Outro elemento fundamental para a felicidade é a reciprocidade, que o autor explora no terceiro capítulo. Como muitas outras espécies, os seres humanos são gregários e ter laços de confiança e amizade com outras pessoas é uma parte importante da felicidade. Todos temos também intuitivamente uma imagem muito ampliada de nós mesmos — somos os mais espertos da faculdade, os vizinhos com mais civilidade, os amigos mais leais e os colegas mais profissionais. Evidentemente, isto é treta. E em certos casos pode ser uma treta que nos faz infelizes porque nos obriga a autênticas acrobacias interpretativas para negar a realidade — que agimos mal, que há pessoas melhores do que nós, que nem sempre estamos à altura dos padrões que nós mesmos defendemos. A vaidade faz-nos infelizes e o realismo sobre nós mesmos ajuda-nos a viver de forma descontraída e sem ansiedades.
O aspecto objectivista da felicidade será um dos mais surpreendentes para o leitor comum. Vivemos numa era voltada para a vida privada e subjectiva, erigida em valor absoluto.

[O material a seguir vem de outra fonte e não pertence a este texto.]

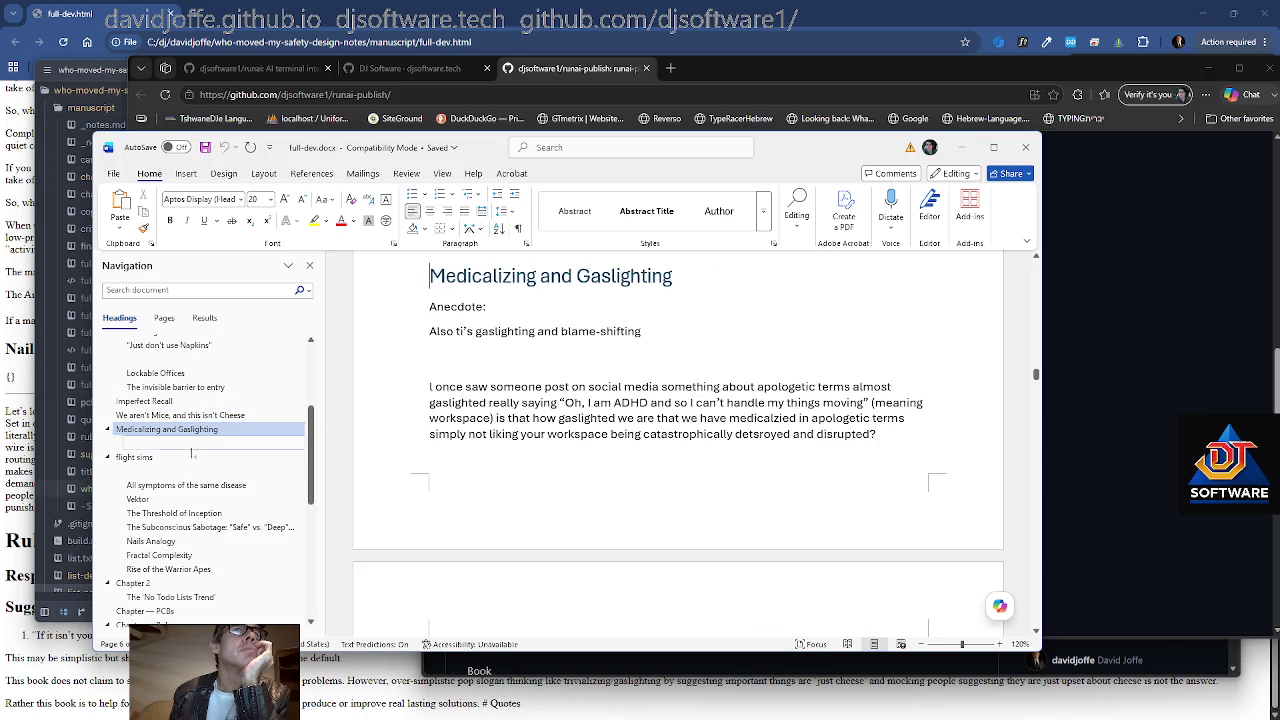
left_click(190, 469)
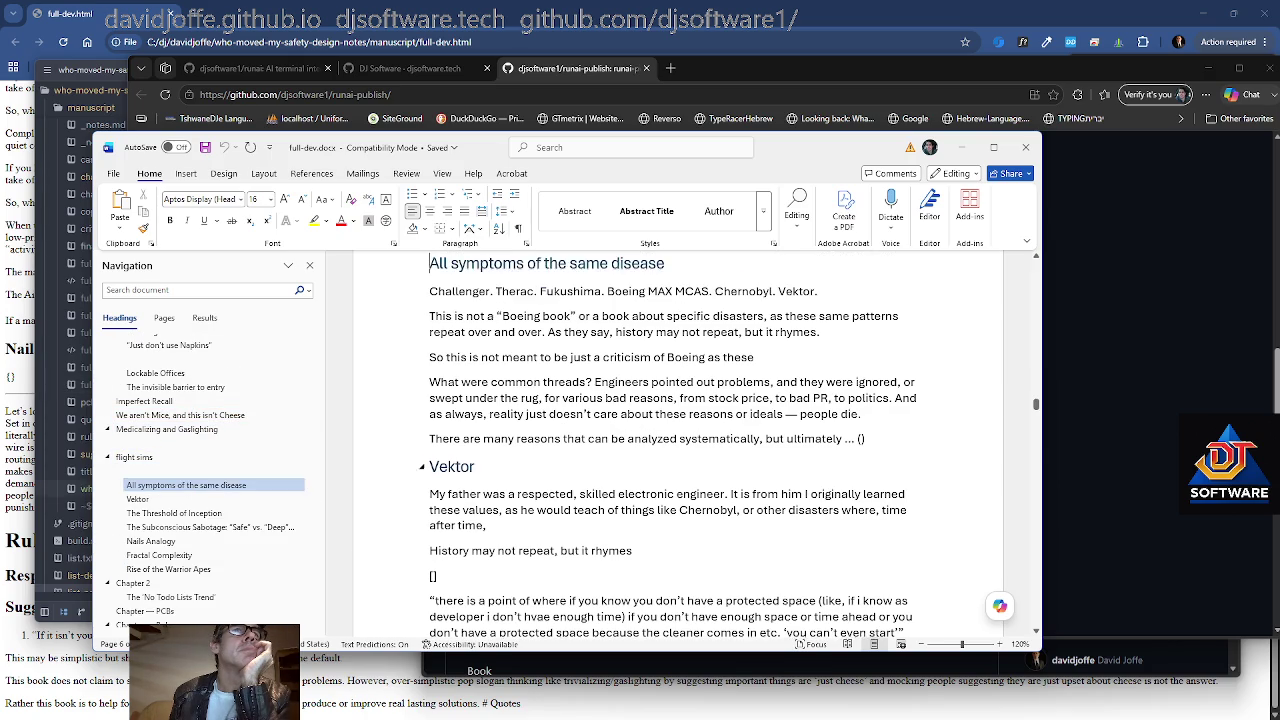
left_click(174, 513)
Scroll down to the appended 'Who Moved my Safety Design Notes?' title page and copyright notice
scroll(690, 445, "down", 1)
scroll(690, 445, "down", 2)
scroll(690, 445, "down", 4)
scroll(690, 445, "down", 3)
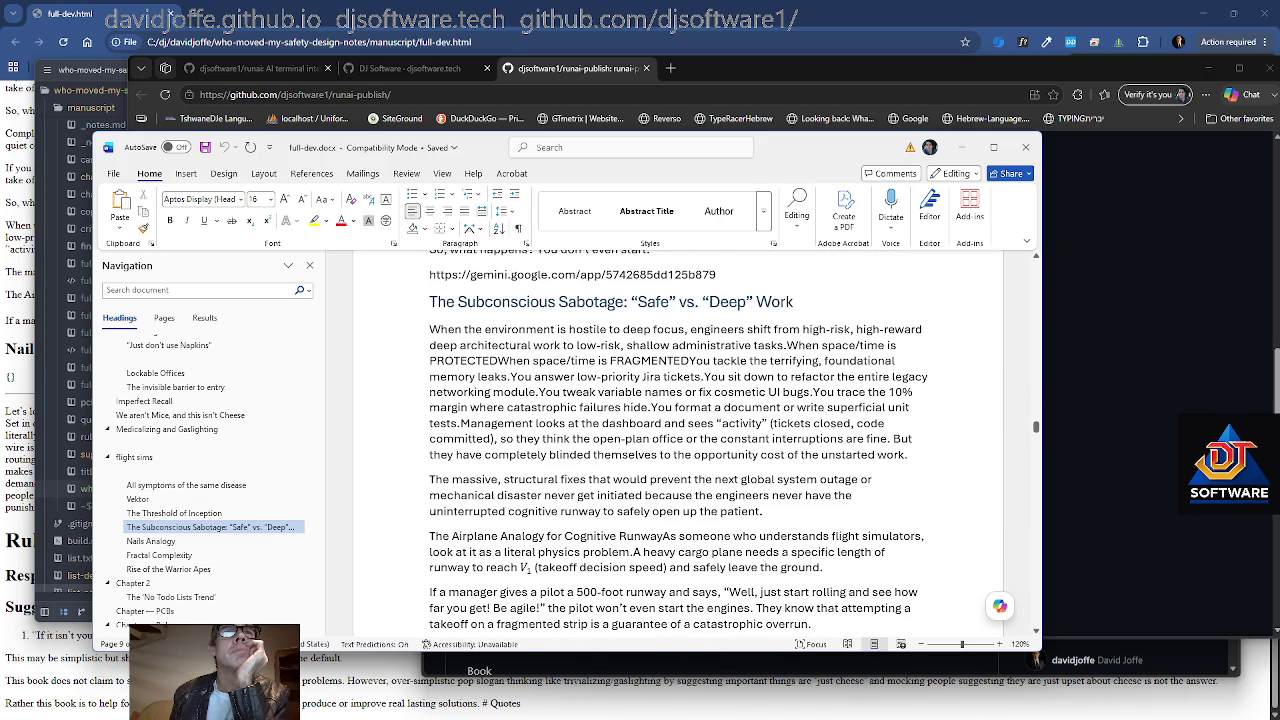
scroll(690, 445, "down", 3)
scroll(690, 445, "down", 3)
scroll(690, 445, "down", 1)
scroll(690, 445, "down", 1)
scroll(690, 445, "down", 1)
scroll(690, 445, "down", 5)
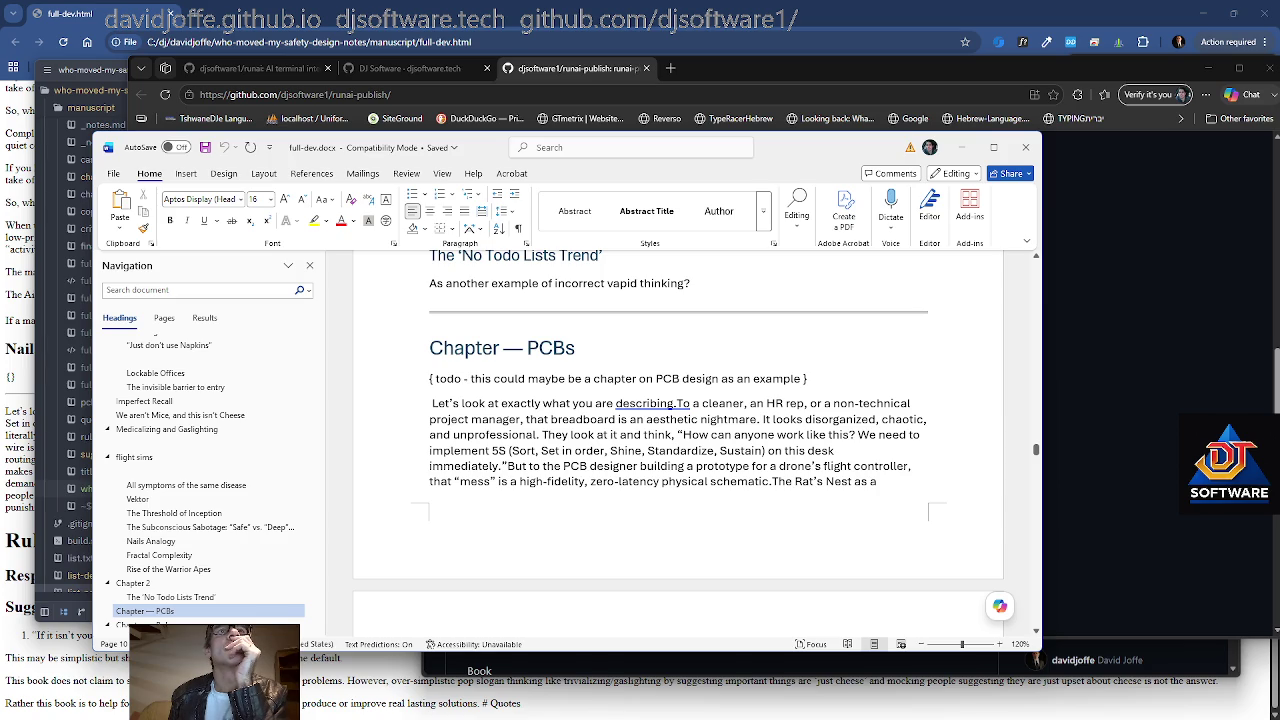
scroll(690, 445, "down", 5)
scroll(690, 445, "down", 5)
scroll(690, 445, "down", 2)
scroll(690, 445, "down", 5)
scroll(690, 445, "down", 4)
scroll(690, 445, "down", 2)
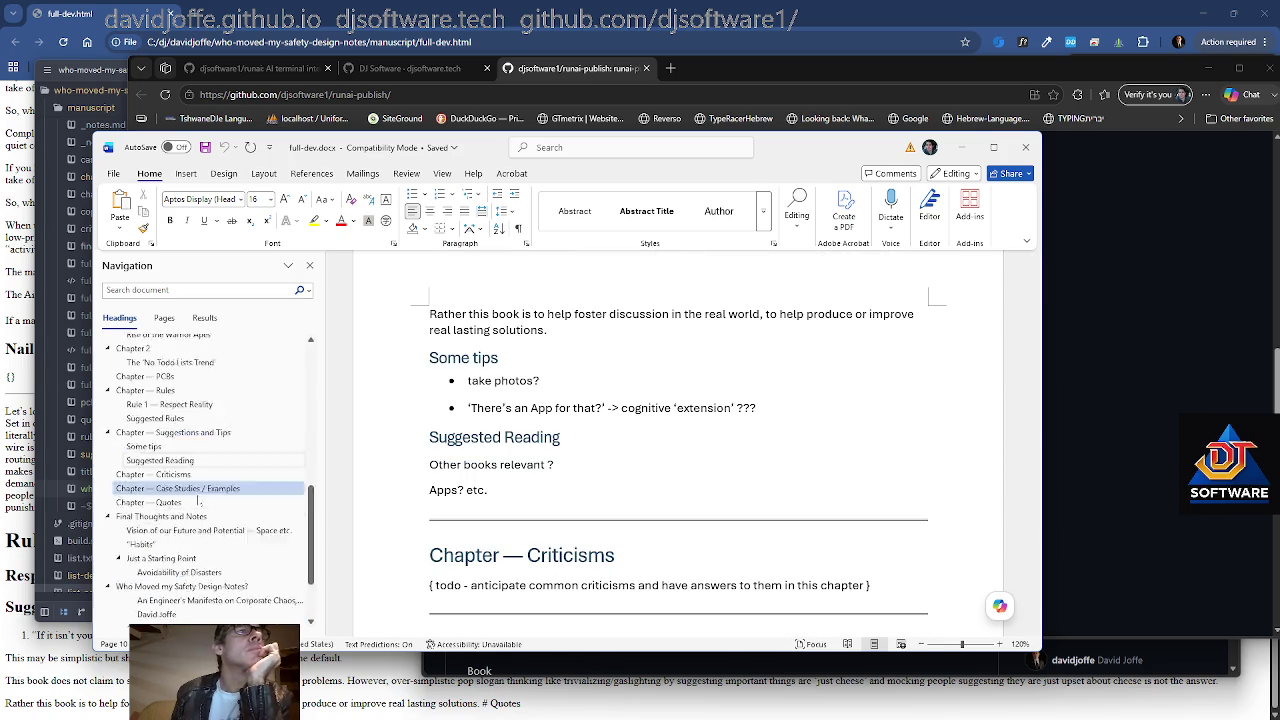
scroll(690, 445, "down", 4)
scroll(690, 445, "down", 2)
scroll(690, 445, "down", 5)
scroll(690, 445, "down", 3)
scroll(690, 445, "down", 1)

Contudo, o autor defende que esta é uma ilusão contemporânea: sem preocupações mais alargadas, que ultrapassem as fronteiras imediatas do eu, da família e dos amigos mais próximos, dificilmente se pode ser genuinamente feliz. A felicidade, afinal, não vem realmente toda de dentro — vem também da entrega ao mundo. E, mais surpreendente ainda, a virtude — agir correctamente e não de forma egoísta ou interesseira ou amoral — é também um dos elementos fundamentais da felicidade. Afinal, uma das rotas para a felicidade é procurar contribuir genuinamente para a felicidade dos outros.